役人3 団長!向こうに大きな屋敷があります。窓が全部塞がっているところをみると、きっと病人どもがいるに違いありません!
役人1 うむ。しかし、単に集会でもしているだけかもしれん。確認しよう!
役人達 そうしましょう。
−ゆっくりと幕が開き始める。うめき声や子供の泣き声が小さく聞こえる−
役人2 それにしても不気味な屋敷だな・・・
役人1 しっ!何か聞こえないか?
−うめき声&泣き声−
役人2 まさか、これがいるんじゃ・・・(幽霊の手つき) 役人達は舞台の左右に自然に分かれ、中央を空け、ドアを開けるところからは観客に背を向ける
役人4 ひい!やめて下さいよ!俺、そういうのダメなんですから!
役人2 でなきゃ化け物だ。化け物が村人を1人残らず食っちまったのさ。
役人4 やめて下さいってば!
役人1 よさないか!
役人3 ここです。この部屋から物音がします。
役人1 よし、開けろ。
−ドアを開ける音と共に、徐々に大きくなるうめき声&泣き声− おおげさなくらい
役人1 何者だ!
−役人1の声と共に、ピタッと声が止まる。静寂。スポットライト(出来れば青色系)が村人の首に噛み付いている彼を照らす。ゆっくりと村人を寝かせて立ち上がる彼。その姿は血まみれ− 物音一つしない静寂。

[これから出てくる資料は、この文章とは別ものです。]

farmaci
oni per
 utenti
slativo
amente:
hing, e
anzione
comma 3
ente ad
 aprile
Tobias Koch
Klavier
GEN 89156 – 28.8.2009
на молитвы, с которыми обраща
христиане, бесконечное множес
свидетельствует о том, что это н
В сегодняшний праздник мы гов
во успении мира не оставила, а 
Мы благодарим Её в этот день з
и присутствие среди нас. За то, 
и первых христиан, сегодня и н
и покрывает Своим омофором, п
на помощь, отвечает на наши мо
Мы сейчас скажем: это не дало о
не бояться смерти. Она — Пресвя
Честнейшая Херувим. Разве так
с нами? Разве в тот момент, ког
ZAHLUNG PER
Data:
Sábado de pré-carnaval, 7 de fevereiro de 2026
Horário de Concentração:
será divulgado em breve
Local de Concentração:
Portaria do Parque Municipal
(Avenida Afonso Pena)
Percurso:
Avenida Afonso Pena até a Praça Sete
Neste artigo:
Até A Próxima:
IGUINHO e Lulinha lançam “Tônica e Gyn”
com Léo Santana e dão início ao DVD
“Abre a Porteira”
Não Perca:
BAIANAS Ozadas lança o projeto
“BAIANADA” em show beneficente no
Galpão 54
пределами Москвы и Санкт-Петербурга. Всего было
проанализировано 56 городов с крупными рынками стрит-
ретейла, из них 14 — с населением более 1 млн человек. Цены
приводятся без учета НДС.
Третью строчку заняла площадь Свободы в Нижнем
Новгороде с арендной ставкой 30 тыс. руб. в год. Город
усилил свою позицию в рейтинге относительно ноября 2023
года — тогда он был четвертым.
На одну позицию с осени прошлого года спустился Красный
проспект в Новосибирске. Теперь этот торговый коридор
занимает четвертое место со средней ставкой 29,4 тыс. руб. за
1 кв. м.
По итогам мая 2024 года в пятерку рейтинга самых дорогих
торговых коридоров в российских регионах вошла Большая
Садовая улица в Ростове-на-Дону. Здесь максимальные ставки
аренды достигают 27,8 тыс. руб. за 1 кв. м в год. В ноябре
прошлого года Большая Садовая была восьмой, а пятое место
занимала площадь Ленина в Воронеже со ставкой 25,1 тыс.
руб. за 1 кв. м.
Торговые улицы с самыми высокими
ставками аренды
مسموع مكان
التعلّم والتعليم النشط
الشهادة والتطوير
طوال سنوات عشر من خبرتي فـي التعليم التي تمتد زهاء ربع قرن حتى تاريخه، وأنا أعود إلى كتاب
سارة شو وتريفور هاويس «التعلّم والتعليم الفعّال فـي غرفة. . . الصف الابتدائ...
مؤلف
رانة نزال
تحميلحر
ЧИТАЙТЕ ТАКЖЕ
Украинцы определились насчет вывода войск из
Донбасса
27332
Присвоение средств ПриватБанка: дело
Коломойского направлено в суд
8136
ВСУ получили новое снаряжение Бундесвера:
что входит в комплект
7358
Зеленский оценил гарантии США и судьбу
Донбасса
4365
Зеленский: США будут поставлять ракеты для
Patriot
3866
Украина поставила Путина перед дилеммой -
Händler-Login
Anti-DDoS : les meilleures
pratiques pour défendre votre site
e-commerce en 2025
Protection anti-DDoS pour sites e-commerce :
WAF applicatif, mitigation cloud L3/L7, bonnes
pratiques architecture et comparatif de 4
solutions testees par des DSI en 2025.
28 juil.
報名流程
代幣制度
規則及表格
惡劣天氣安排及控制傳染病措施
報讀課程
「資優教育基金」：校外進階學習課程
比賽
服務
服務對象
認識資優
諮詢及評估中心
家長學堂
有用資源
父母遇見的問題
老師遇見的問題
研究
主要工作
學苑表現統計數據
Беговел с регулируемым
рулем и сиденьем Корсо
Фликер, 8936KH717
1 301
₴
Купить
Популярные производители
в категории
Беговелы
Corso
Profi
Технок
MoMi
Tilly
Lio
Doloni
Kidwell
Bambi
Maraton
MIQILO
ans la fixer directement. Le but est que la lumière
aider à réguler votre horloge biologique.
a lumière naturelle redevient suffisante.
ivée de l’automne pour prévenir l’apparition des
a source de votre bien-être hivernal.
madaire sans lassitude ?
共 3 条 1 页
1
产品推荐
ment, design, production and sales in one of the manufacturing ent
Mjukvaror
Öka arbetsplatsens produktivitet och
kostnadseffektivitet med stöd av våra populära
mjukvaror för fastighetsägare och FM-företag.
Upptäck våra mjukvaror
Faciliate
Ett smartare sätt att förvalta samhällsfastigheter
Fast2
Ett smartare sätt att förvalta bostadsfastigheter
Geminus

彼を出来るだけ不気味に、美しく見せること
役人4 ひ・・・・ひいっ!!ばばば化け物だっ!!
−ゆっくり手を伸ばしてふらふら役人に(客席に正面から)近づく彼−
役人1 近寄るな・・・こっちに来るな、化け物め!!
・・・待って・・・・
役人2 火だ!火を放て!!
待って!!
役人達 うわーーーー!!(役人達、走って退場)
−ライトO.N(オレンジか赤色で、炎が揺れている感じを出す)。
炎がゴゴーッと燃えているような効果音を入れる。
舞台袖からは役人達の悲鳴や、「燃やせー!」や「殺せー!」という声。